The problem with today's society is you walk into a hospital bleeding and they make you sign an ultimatum.
Legally this should be treated as signing under duress and invalidated.
If someone's life or well-being depends on it, and undergoing services in not a choice, terms and conditions should not be legally allowed to be unilaterally dictated by one party.
Fun fact: it’s illegal to open new hospitals without the permission of the government.
There are multiple layers of corruption at work here. (They also cap the number of doctors, and clinics, etc).
> it’s illegal to open new hospitals without the permission of the government.
This doesn't seem surprising on its face given that a hospital is, not unreasonably, a heavily regulated entity.
“on its face” is doing the heavy lifting here. Banking is highly regulated but you don’t need government permission to open new branches.
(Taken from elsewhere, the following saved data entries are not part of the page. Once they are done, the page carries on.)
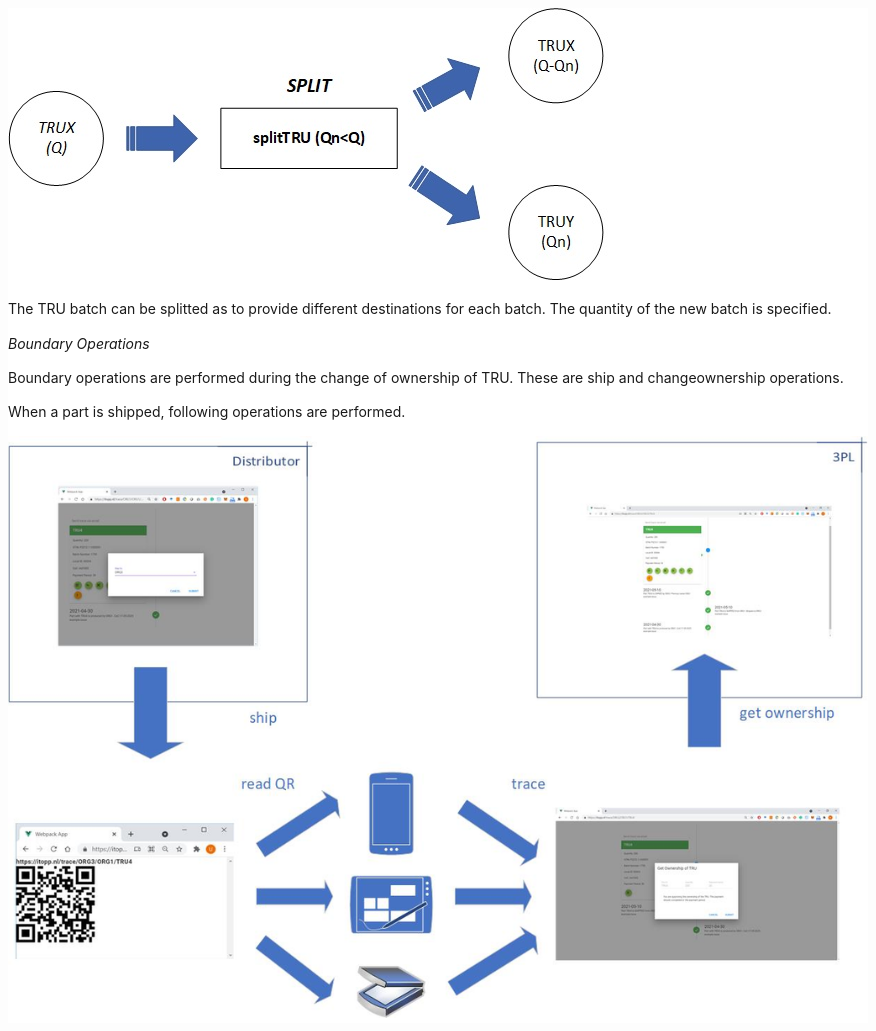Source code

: ![image](/assets/images/split.jpg)

The TRU batch can be splitted as to provide different destinations for each batch. The quantity of the new batch is specified. 

*Boundary Operations*

Boundary operations are performed during the change of ownership of TRU. These are ship and changeownership operations. 

When a part is shipped, following operations are performed.

![image](/assets/images/handoverTRU.jpg)
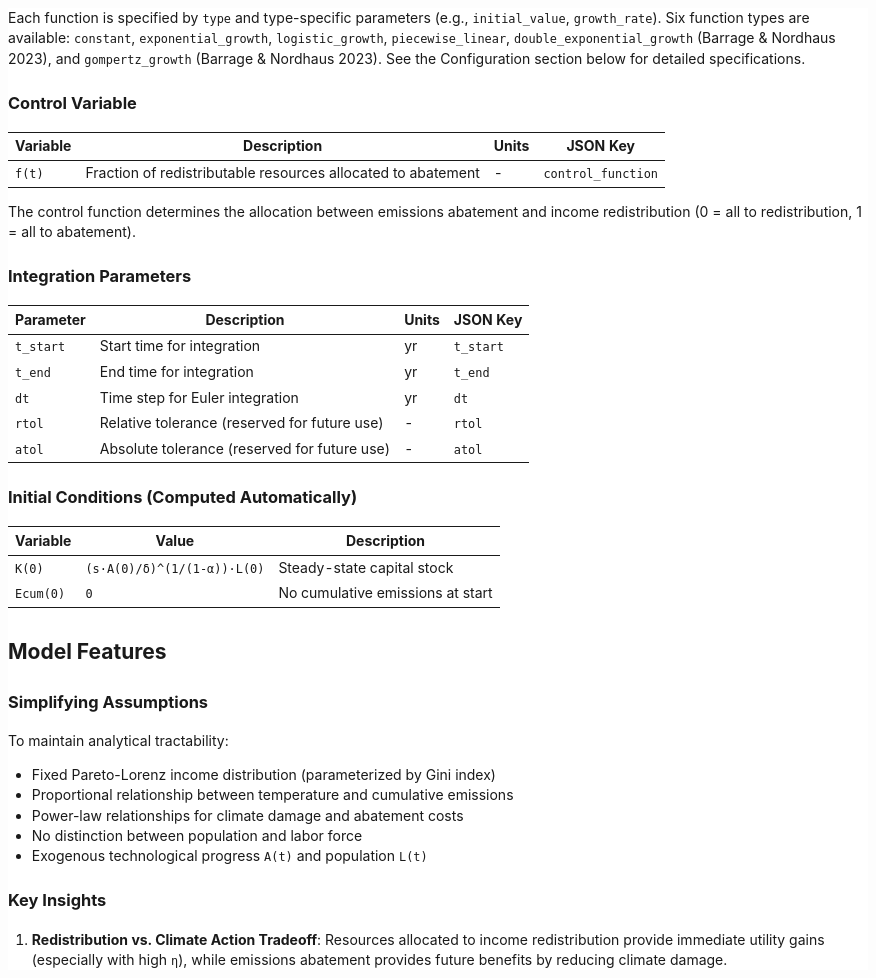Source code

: Each function is specified by `type` and type-specific parameters (e.g., `initial_value`, `growth_rate`). Six function types are available: `constant`, `exponential_growth`, `logistic_growth`, `piecewise_linear`, `double_exponential_growth` (Barrage & Nordhaus 2023), and `gompertz_growth` (Barrage & Nordhaus 2023). See the Configuration section below for detailed specifications.

### Control Variable

| Variable | Description | Units | JSON Key |
|----------|-------------|-------|----------|
| `f(t)` | Fraction of redistributable resources allocated to abatement | - | `control_function` |

The control function determines the allocation between emissions abatement and income redistribution (0 = all to redistribution, 1 = all to abatement).

### Integration Parameters

| Parameter | Description | Units | JSON Key |
|-----------|-------------|-------|----------|
| `t_start` | Start time for integration | yr | `t_start` |
| `t_end` | End time for integration | yr | `t_end` |
| `dt` | Time step for Euler integration | yr | `dt` |
| `rtol` | Relative tolerance (reserved for future use) | - | `rtol` |
| `atol` | Absolute tolerance (reserved for future use) | - | `atol` |

### Initial Conditions (Computed Automatically)

| Variable | Value | Description |
|----------|-------|-------------|
| `K(0)` | `(s·A(0)/δ)^(1/(1-α))·L(0)` | Steady-state capital stock |
| `Ecum(0)` | `0` | No cumulative emissions at start |

## Model Features

### Simplifying Assumptions

To maintain analytical tractability:
- Fixed Pareto-Lorenz income distribution (parameterized by Gini index)
- Proportional relationship between temperature and cumulative emissions
- Power-law relationships for climate damage and abatement costs
- No distinction between population and labor force
- Exogenous technological progress `A(t)` and population `L(t)`

### Key Insights

1. **Redistribution vs. Climate Action Tradeoff**: Resources allocated to income redistribution provide immediate utility gains (especially with high `η`), while emissions abatement provides future benefits by reducing climate damage.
The food supply chain is heavily regulated but you don’t need government permission to start new restaurants.
The supply of medical care, from operating rooms to doctors themselves, is heavily controlled by the state. There are billions, perhaps trillions of dollars that would flow into reducing the cost and increasing the availability of high quality medical care in the US if this were not so.
The demand is through the roof and will continue to rise. But the right to supply is only handed out to cronies.
> Banking is highly regulated but you don’t need government permission to open new branches.
The closer economic unit would probably be a bank itself, and to my understanding you do effectively need the government’s permission to open one of those.